# [Problem]
Retype the records word for word. Skip every image.

[[ Data extracts open ]]

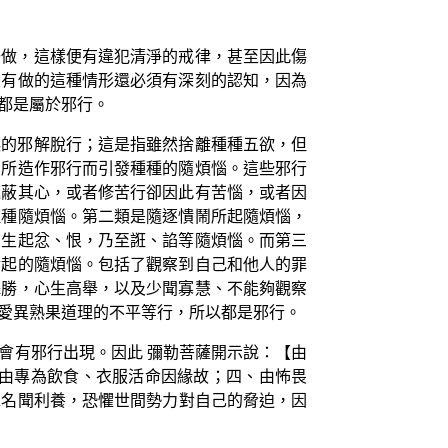
去做，這樣便有違犯清淨的戒律，甚至因此傷
沒有做的這種情形還必須有深刻的認知，因為
都是屬於邪行。
誤的邪解脫行；這是指雖然捨離種種五欲，但
因所造作邪行而引發種種的隨煩惱。這些邪行
遮蔽其心，或者修苦行卻因此有苦惱，或者因
種種隨煩惱。第二類是隨逐憒鬧所起隨煩惱，
的生起忿、恨，乃至誑、諂等隨煩惱。而第三
發起的隨煩惱。包括了觀察到自己和他人的罪
殊勝，心生高舉，以及少聞寡慧、不能夠觀察
愛異熟果道理的不平等行，所以都是邪行。
會有邪行出現。因此 彌勒菩薩開示說：【由
、由專為飲食、衣服活命因緣故；四、由怖畏
求名聞利養，恐懼世間勢力對自己的脅迫，因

[[ Data extracts closed ]]

# [Result of the exercise]
去做，這樣便有違犯清淨的戒律，甚至因此傷
沒有做的這種情形還必須有深刻的認知，因為
都是屬於邪行。
誤的邪解脫行；這是指雖然捨離種種五欲，但
因所造作邪行而引發種種的隨煩惱。這些邪行
遮蔽其心，或者修苦行卻因此有苦惱，或者因
種種隨煩惱。第二類是隨逐憒鬧所起隨煩惱，
的生起忿、恨，乃至誑、諂等隨煩惱。而第三
發起的隨煩惱。包括了觀察到自己和他人的罪
殊勝，心生高舉，以及少聞寡慧、不能夠觀察
愛異熟果道理的不平等行，所以都是邪行。
會有邪行出現。因此 彌勒菩薩開示說：【由
、由專為飲食、衣服活命因緣故；四、由怖畏
求名聞利養，恐懼世間勢力對自己的脅迫，因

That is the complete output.